Since oil transactions are denominated in US dollars, there is an inverse relationship with oil prices and the US dollar. Correctly, as oil prices increase, the pressure is put on the US dollar as producers convert more US dollars to their home currency.
If we see a promising recovery, there is a high likelihood we a sharp depreciation in the US currency.
Despite a drop in the Nikkei 225, Japan’s stock index, the Japanese Yen has seen 3 straight days of gains now against the US Dollar. In contrast, the Nikkei dropped back below 18,000 points, a one week low.
Traditionally a very stable currency pair due to both currencies being strong safe havens, USD/JPY was steadily rising in the months leading up to March. However just like every other market, it was not safe from the extreme volatility brought on by the global coronavirus outbreak in March. After dropping all the way below 103, the Dollar eventually rebounded against the Yen to trade at ¥111 to the Dollar, influenced by the rise in strength of the greenback following a pullout from investors from assets back to liquid cash in order to minimise risk. It is currently trading at ¥107 against the greenback.
Investors are also looking towards the Yen once again as a safe haven, as it remains a strong currency in times of economic uncertainty, and this is certainly one of them.
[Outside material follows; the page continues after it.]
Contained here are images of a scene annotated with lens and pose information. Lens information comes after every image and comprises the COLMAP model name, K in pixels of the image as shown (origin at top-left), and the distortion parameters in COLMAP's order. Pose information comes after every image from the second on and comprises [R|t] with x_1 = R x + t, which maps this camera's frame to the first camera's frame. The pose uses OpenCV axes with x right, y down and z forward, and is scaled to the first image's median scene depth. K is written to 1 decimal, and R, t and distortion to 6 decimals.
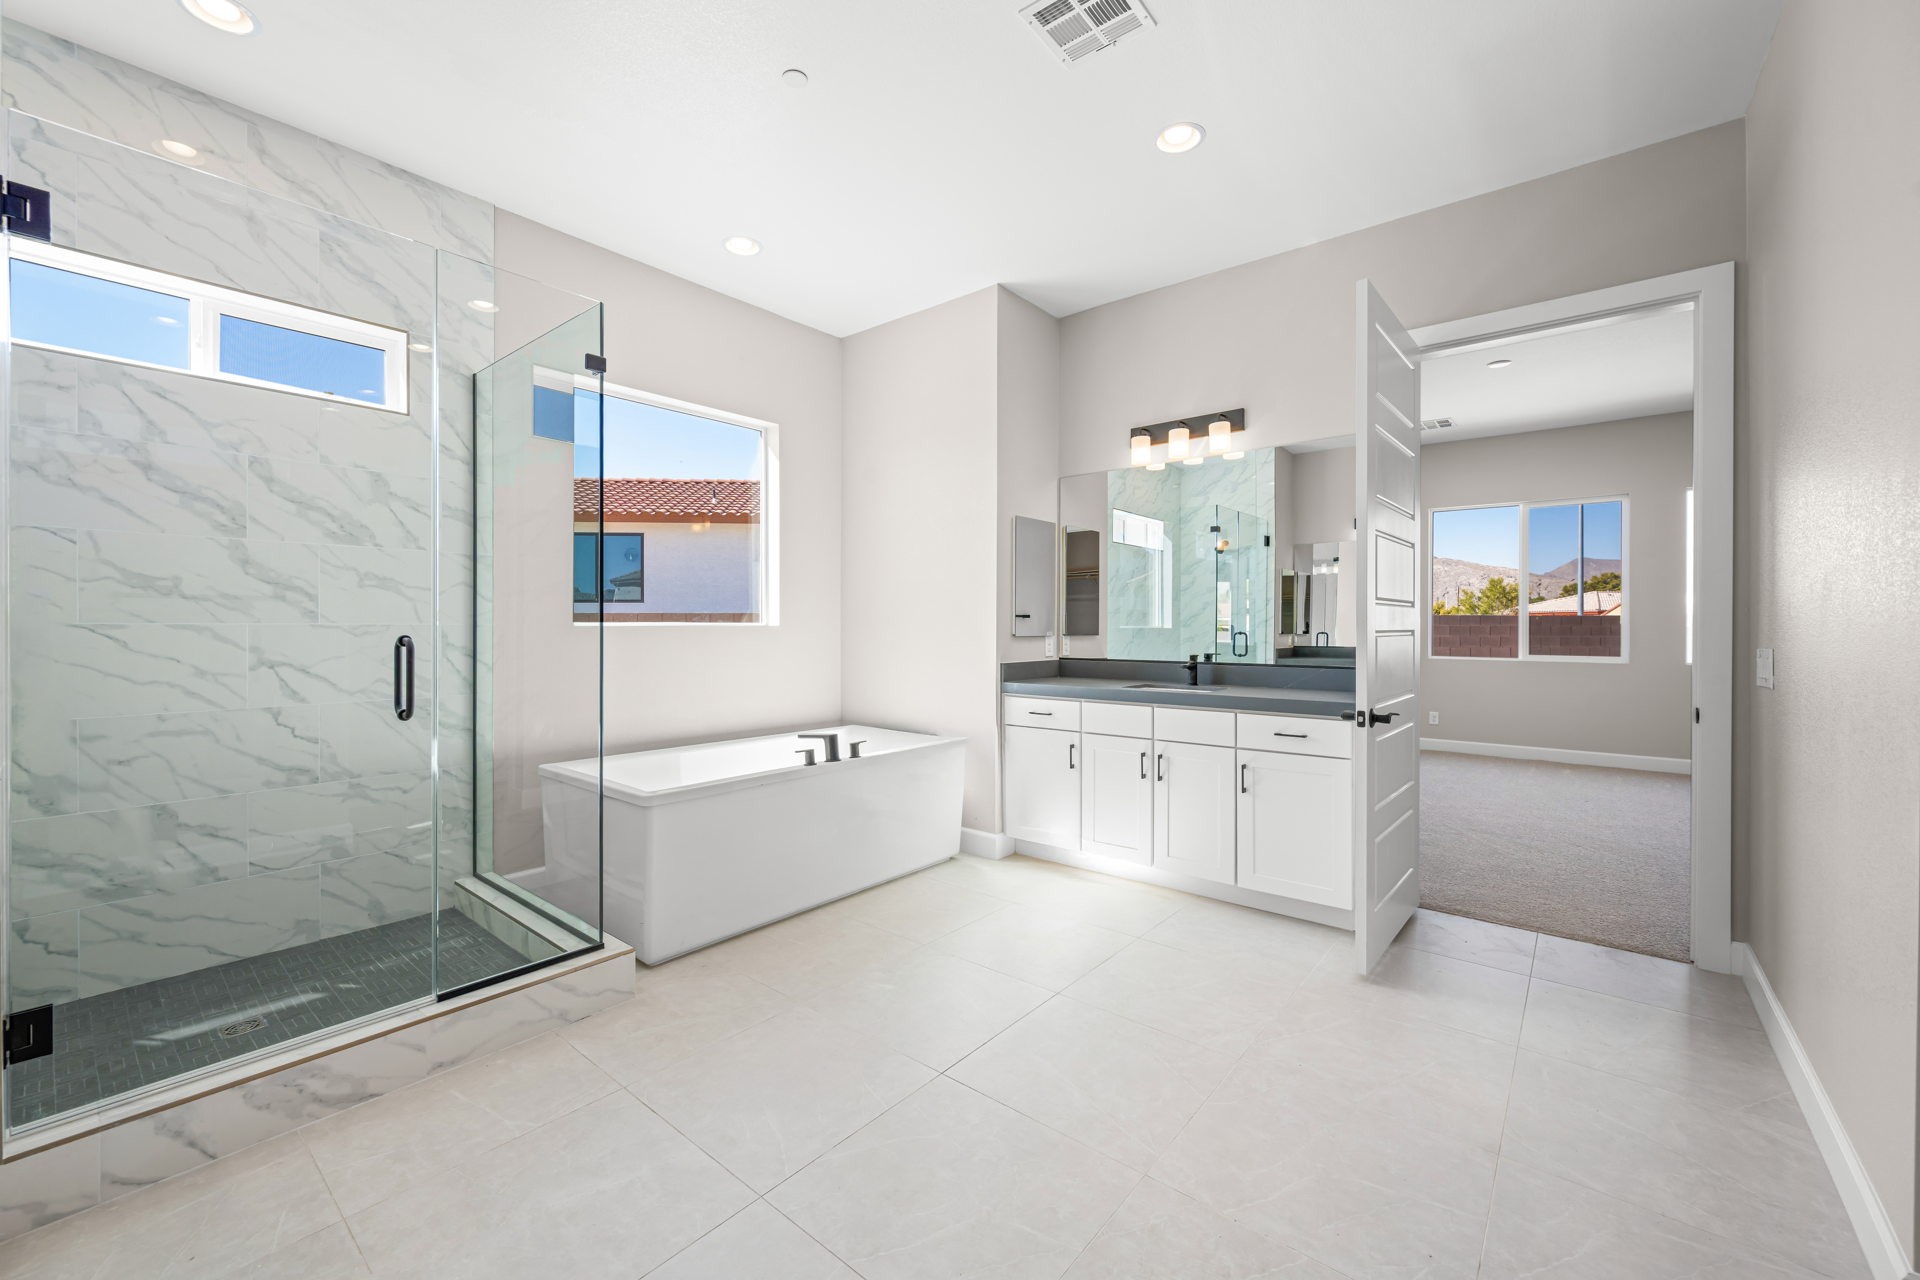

However, the Yen's current status may be short-lived, amid growing sentiment that Tokyo may soon come under lockdown due to the sharp increase in coronavirus cases in the city. This new rise comes shortly after the 2020 Tokyo Olympic Games were announced to be postponed until Summer 2021, leading some to question whether or not the Japanese government had been suppressing figures in order to keep the Olympics going ahead.
The governor of Tokyo has urged citizens to avoid karaoke- the popular Japanese pastime- in order to maintain social distancing, despite warnings from senior health officials to put the city under lockdown before it is too late. Japan’s economy minister has warned that a lockdown of the country’s biggest cities would have disastrous effects on the Japanese economy. Prime Minister Shinzo Abe has also stated that a state of emergency is not yet needed, but that Japan could enter a situation like Europe very soon.
The Dollar also weakened once again following White House officials projecting that around 100,000 to 240,000 more deaths would occur in the United States due to the coronavirus. US President Donald Trump also gave warnings that the coronavirus would continue to worsen, backtracking on his statements from the previous week that he had expected to see the States reopen by Easter. However, he is still resisting calls to issue a nationwide warning to tell Americans to stay home. The Trump Administration’s lack of action has led to State governors to take action of their own. California and New York are continuing to be under lockdown, and an increasing number of states are also extending or adding their own stay at home orders.